The case against the cigarette makers was first filed in 2004. The three-judge appellate panel Thursday knocked down a 2006 ruling by U.S. District Judge Jack Weinstein in Brooklyn that granted the class-action status. The appeals court did say that some smokers may have relied on misrepresentations by tobacco companies to varying degrees.
The plaintiffs’ lawyers argued that they could prove on a class-wide basis that smokers would not have favored light cigarettes had the truth been known. The appeals court said each individual would have to prove whether he or she relied completely, in part, or not at all on marketing misrepresentations in purchasing light cigarettes.

April 7, 2008

As states hike tobacco taxes, concern grows over black market

NEW YORK - Tucked away on just 55 acres in a nondescript Long Island suburb, the Poospatuck Indian Reservation is easy to miss on the long drive up the coast from New York City. But to anyone looking for cheap tobacco, the 60-mile haul is worth the trip.

Cigarettes are sold tax free on tribal lands in New York, and the savings are eye-popping. Once lawmakers approve the state’s latest hike, crafted last week, smokers will be able to avoid $2.75 in taxes per pack by buying on the reservation. The discount jumps to $4.25 if you factor in the municipal tax added in New York City.

That huge price difference is one of the reasons why smoke shops on New York’s Indian reservations sold nearly 304 million packs of cigarettes last year _ nearly a third of the state’s recorded total.

The numbers are equally eye-popping when broken down by reservation. The Poospatuck reservation, with a population of about 270, accepted shipment of about 100 million packs of cigarettes last year _ enough to supply every smoker in New York City with a pack a day for 3{ months, according to the state’s finance department.

But Indian reservations are far from the only source of tax-free smokes.

Law enforcement agents say smugglers now routinely use container ships to import counterfeit cigarettes from China. Criminal gangs stock up on cigarettes in low-tax states like Virginia and illegally truck them north. Buyers big and small order an untold number of untaxed cartons on the Internet.

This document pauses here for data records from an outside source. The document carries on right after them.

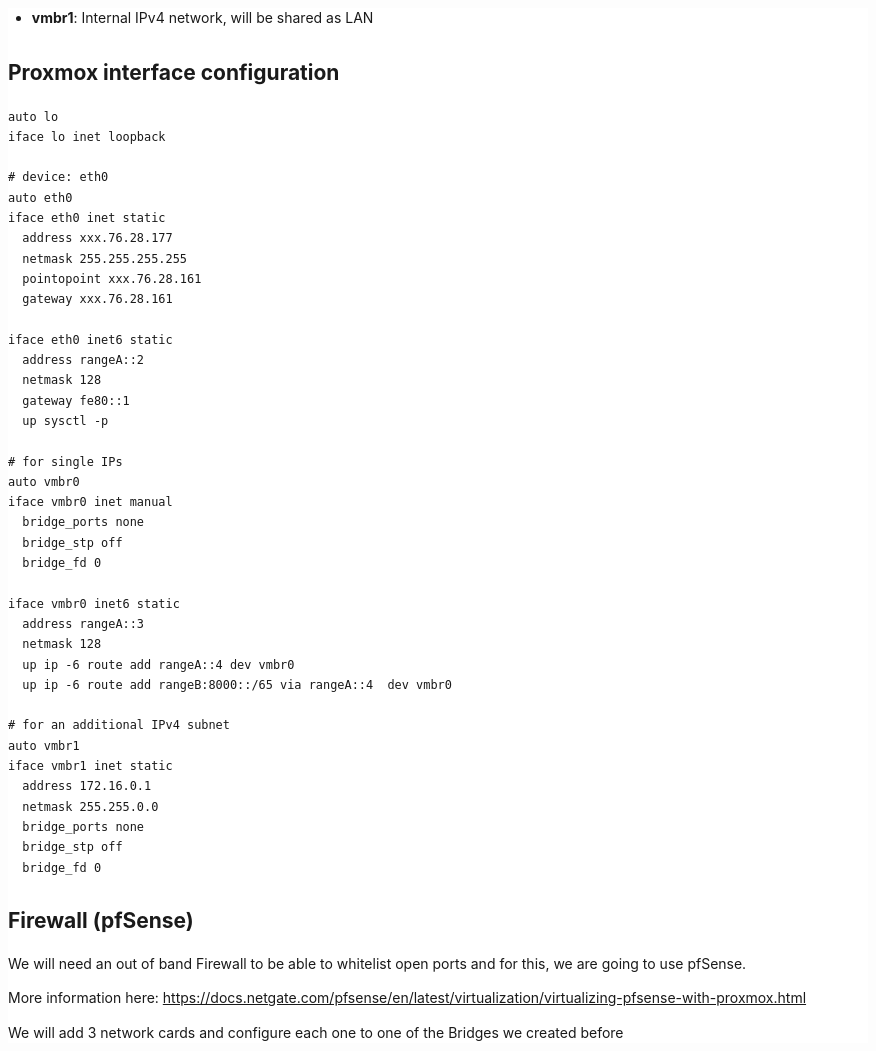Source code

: * **vmbr1**: Internal IPv4 network, will be shared as LAN

## Proxmox interface configuration
```
auto lo
iface lo inet loopback

# device: eth0
auto eth0
iface eth0 inet static
  address xxx.76.28.177
  netmask 255.255.255.255
  pointopoint xxx.76.28.161
  gateway xxx.76.28.161

iface eth0 inet6 static
  address rangeA::2
  netmask 128
  gateway fe80::1
  up sysctl -p

# for single IPs
auto vmbr0
iface vmbr0 inet manual
  bridge_ports none
  bridge_stp off
  bridge_fd 0

iface vmbr0 inet6 static
  address rangeA::3
  netmask 128
  up ip -6 route add rangeA::4 dev vmbr0
  up ip -6 route add rangeB:8000::/65 via rangeA::4  dev vmbr0

# for an additional IPv4 subnet
auto vmbr1
iface vmbr1 inet static
  address 172.16.0.1
  netmask 255.255.0.0
  bridge_ports none
  bridge_stp off
  bridge_fd 0
```
## Firewall (pfSense)
We will need an out of band Firewall to be able to whitelist open ports and for this, we are going to use pfSense.
 
More information here: https://docs.netgate.com/pfsense/en/latest/virtualization/virtualizing-pfsense-with-proxmox.html

We will add 3 network cards and configure each one to one of the Bridges we created before
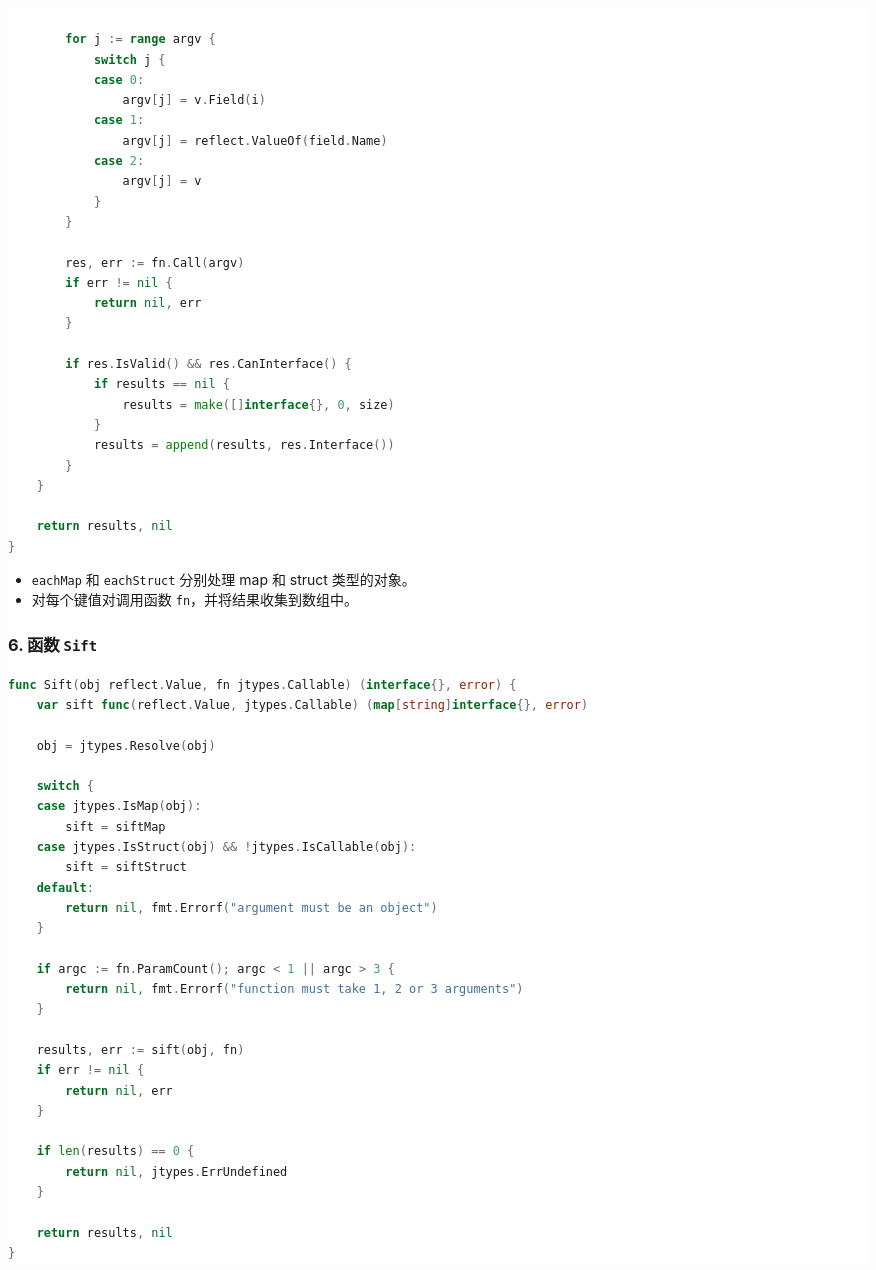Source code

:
 ```go

		for j := range argv {
			switch j {
			case 0:
				argv[j] = v.Field(i)
			case 1:
				argv[j] = reflect.ValueOf(field.Name)
			case 2:
				argv[j] = v
			}
		}

		res, err := fn.Call(argv)
		if err != nil {
			return nil, err
		}

		if res.IsValid() && res.CanInterface() {
			if results == nil {
				results = make([]interface{}, 0, size)
			}
			results = append(results, res.Interface())
		}
	}

	return results, nil
}
```
- `eachMap` 和 `eachStruct` 分别处理 map 和 struct 类型的对象。
- 对每个键值对调用函数 `fn`，并将结果收集到数组中。

### 6. 函数 `Sift`
```go
func Sift(obj reflect.Value, fn jtypes.Callable) (interface{}, error) {
	var sift func(reflect.Value, jtypes.Callable) (map[string]interface{}, error)

	obj = jtypes.Resolve(obj)

	switch {
	case jtypes.IsMap(obj):
		sift = siftMap
	case jtypes.IsStruct(obj) && !jtypes.IsCallable(obj):
		sift = siftStruct
	default:
		return nil, fmt.Errorf("argument must be an object")
	}

	if argc := fn.ParamCount(); argc < 1 || argc > 3 {
		return nil, fmt.Errorf("function must take 1, 2 or 3 arguments")
	}

	results, err := sift(obj, fn)
	if err != nil {
		return nil, err
	}

	if len(results) == 0 {
		return nil, jtypes.ErrUndefined
	}

	return results, nil
}
```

Some experts are concerned that instances of smuggling, bootlegging and questionable reservation sales will only increase when the tax goes up, and they caution that the problem extends far beyond New York.

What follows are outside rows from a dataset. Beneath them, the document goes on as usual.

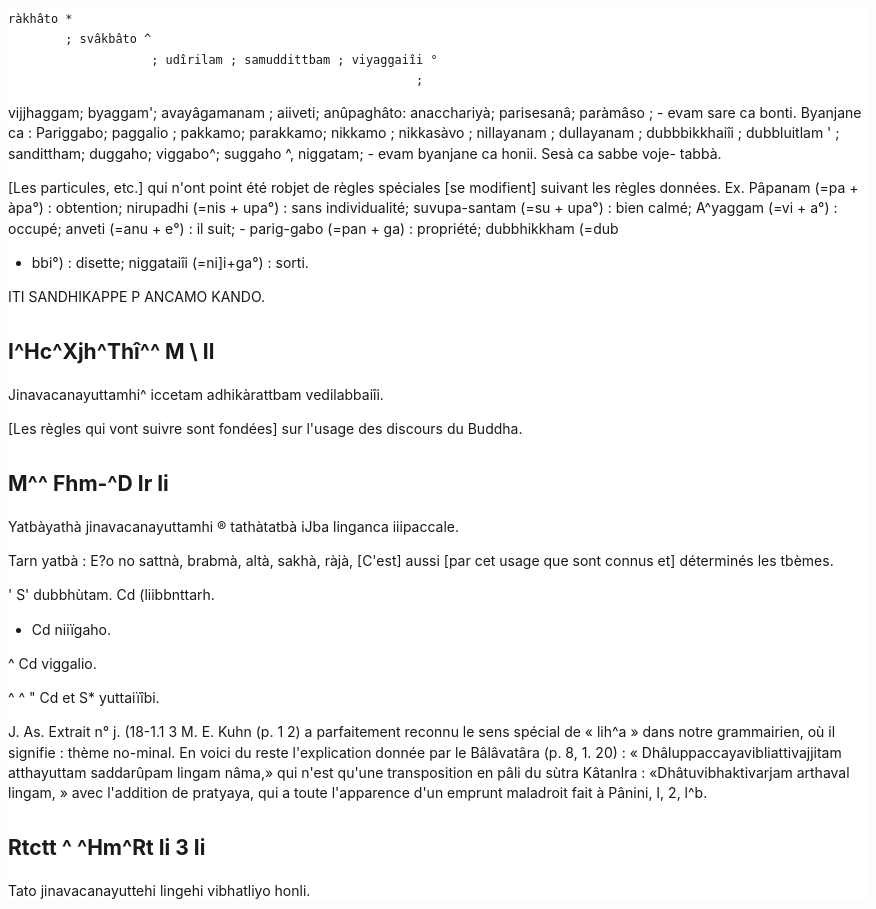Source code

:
```
ràkhâto *
        ; svâkbâto ^
                    ; udîrilam ; samuddittbam ; viyaggaiîi °
                                                         ; 

```

vijjhaggam; byaggam'; avayâgamanam ; aiiveti; anûpaghâto:
anacchariyà; parisesanâ; paràmâso ; - evam sare ca bonti. Byanjane ca : Pariggabo; paggalio ; pakkamo; parakkamo; nikkamo ; nikkasàvo ; nillayanam ; dullayanam ; dubbbikkhaiîi ;
dubbluitlam '
; sandittham; duggaho; viggabo^; suggaho ^, 
niggatam; - evam byanjane ca honii. Sesà ca sabbe voje- tabbà. 

[Les particules, etc.] qui n'ont point été robjet de règles spéciales [se modifient] suivant les règles données. Ex. Pâpanam (=pa + àpa°) : obtention; nirupadhi (=nis + upa°) : sans individualité; suvupa-santam (=su + upa°) : bien calmé; A^yaggam (=vi +
a°) : occupé; anveti (=anu + e°) : il suit; - parig-gabo (=pan + ga) : propriété; dubbhikkham (=dub
+ bbi°) : disette; niggataiîi (=ni]i+ga°) : sorti.

ITI SANDHIKAPPE P ANCAMO KANDO.

## I^Hc^Xjh^Thî^^ M \ Il

Jinavacanayuttamhi^ iccetam adhikàrattbam vedilabbaiîi. 

[Les règles qui vont suivre sont fondées] sur l'usage des discours du Buddha.

## M^^ Fhm-^D Ir Ii

Yatbàyathà jinavacanayuttamhi ® tathàtatbà iJba linganca iiipaccale. 

Tarn yatbà : E?o no sattnà, brabmà, altà, sakhà, ràjà,
[C'est] aussi [par cet usage que sont connus et]
déterminés les tbèmes.

' S' dubbhùtam. Cd (liibbnttarh.

- Cd niiïgaho.

^ Cd viggalio. 

^ ^ " Cd et S* yuttaiïîbi.

J. As. Extrait n° j. (18-1.1 3 M. E. Kuhn (p. 1 2) a parfaitement reconnu le sens spécial de « lih^a » dans notre grammairien, où il signifie : thème no-minal. En voici du reste l'explication donnée par le Bâlâvatâra (p. 8, 1. 20) : « Dhâluppaccayavibliattivajjitam atthayuttam saddarûpam lingam nâma,» qui n'est qu'une transposition en pâli du sùtra Kâtanlra : «Dhâtuvibhaktivarjam arthaval lingam, » avec l'addition de pratyaya, qui a toute l'apparence d'un emprunt maladroit fait à Pânini, I, 2, l^b.

## Rtctt ^ ^Hm^Rt Ii 3 Ii

Tato jinavacanayuttehi lingehi vibhatliyo honli.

"This is a global problem. It is a national problem," said Phillip Awe, a chief tobacco law enforcer for the U.S. Bureau of Alcohol, Tobacco, Firearms and Explosives.

Already, from coast to coast, contraband cigarettes are trafficked daily by schemers exploiting differences in tax rates, Awe said, at a cost of "billions and billions of dollars" in lost revenue to the states.

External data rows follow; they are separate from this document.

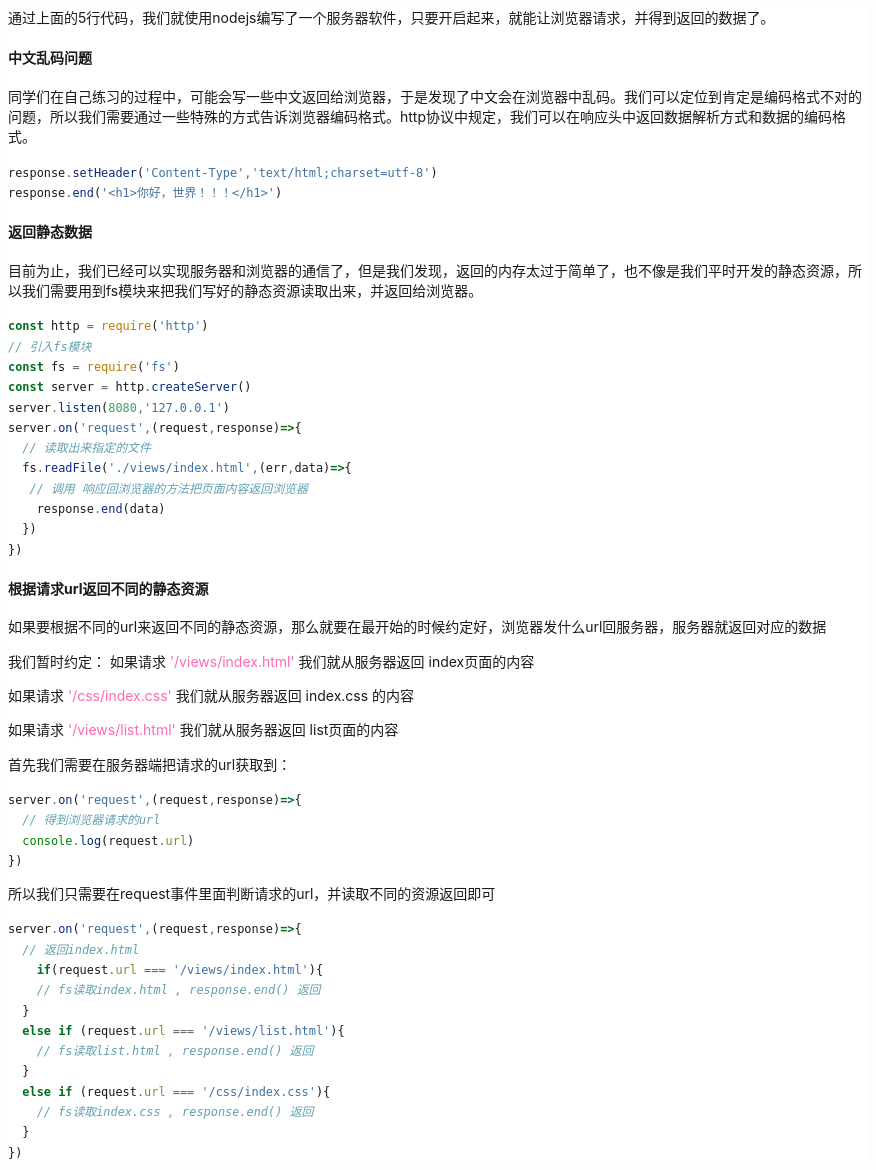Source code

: 通过上面的5行代码，我们就使用nodejs编写了一个服务器软件，只要开启起来，就能让浏览器请求，并得到返回的数据了。

#### 中文乱码问题

同学们在自己练习的过程中，可能会写一些中文返回给浏览器，于是发现了中文会在浏览器中乱码。我们可以定位到肯定是编码格式不对的问题，所以我们需要通过一些特殊的方式告诉浏览器编码格式。http协议中规定，我们可以在响应头中返回数据解析方式和数据的编码格式。

```js
response.setHeader('Content-Type','text/html;charset=utf-8')
response.end('<h1>你好，世界！！！</h1>')
```

#### 返回静态数据

目前为止，我们已经可以实现服务器和浏览器的通信了，但是我们发现，返回的内存太过于简单了，也不像是我们平时开发的静态资源，所以我们需要用到fs模块来把我们写好的静态资源读取出来，并返回给浏览器。

```js
const http = require('http')
// 引入fs模块
const fs = require('fs')
const server = http.createServer()
server.listen(8080,'127.0.0.1')
server.on('request',(request,response)=>{
  // 读取出来指定的文件
  fs.readFile('./views/index.html',(err,data)=>{
   // 调用 响应回浏览器的方法把页面内容返回浏览器 
    response.end(data)
  })
})
```

#### 根据请求url返回不同的静态资源

 如果要根据不同的url来返回不同的静态资源，那么就要在最开始的时候约定好，浏览器发什么url回服务器，服务器就返回对应的数据

我们暂时约定： 如果请求 <span style="color:hotpink;">'/views/index.html'</span> 我们就从服务器返回 index页面的内容

如果请求 <span style="color:hotpink;">'/css/index.css'</span> 我们就从服务器返回 index.css 的内容

如果请求 <span style="color:hotpink;">'/views/list.html'</span>  我们就从服务器返回 list页面的内容

首先我们需要在服务器端把请求的url获取到：

```js
server.on('request',(request,response)=>{
  // 得到浏览器请求的url
  console.log(request.url)
})
```

所以我们只需要在request事件里面判断请求的url，并读取不同的资源返回即可

```js
server.on('request',(request,response)=>{
  // 返回index.html
	if(request.url === '/views/index.html'){
    // fs读取index.html , response.end() 返回
  }
  else if (request.url === '/views/list.html'){
    // fs读取list.html , response.end() 返回     
  }
  else if (request.url === '/css/index.css'){
    // fs读取index.css , response.end() 返回           
  }
})
```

Traditionally, the illicit cigarette business has flourished in cities with organized crime, but lately there have been incentives for the trade to expand elsewhere.

Fourteen states have increased tobacco taxes in the past two years, according to the Tobacco Merchants Association, an industry research group.

Legislation asking for hikes is pending in another 19 states, including a proposed 50-cent increase in South Carolina, where the current 7-cent tax is the nation’s lowest, and New York, which would jump from 16th to 1st by raising its tax from the current $1.50 per pack. The tax increase will bring the cost of a pack of cigarettes to about $9 in New York City.

Higher taxes could mean the potential for even bigger profits for entrepreneurs who buy cigarettes from untaxed sources and illicitly resell them, said Arthur Katz, executive director of the New York State Association of Wholesale Marketers and Distributors, a group that represents tobacco dealers.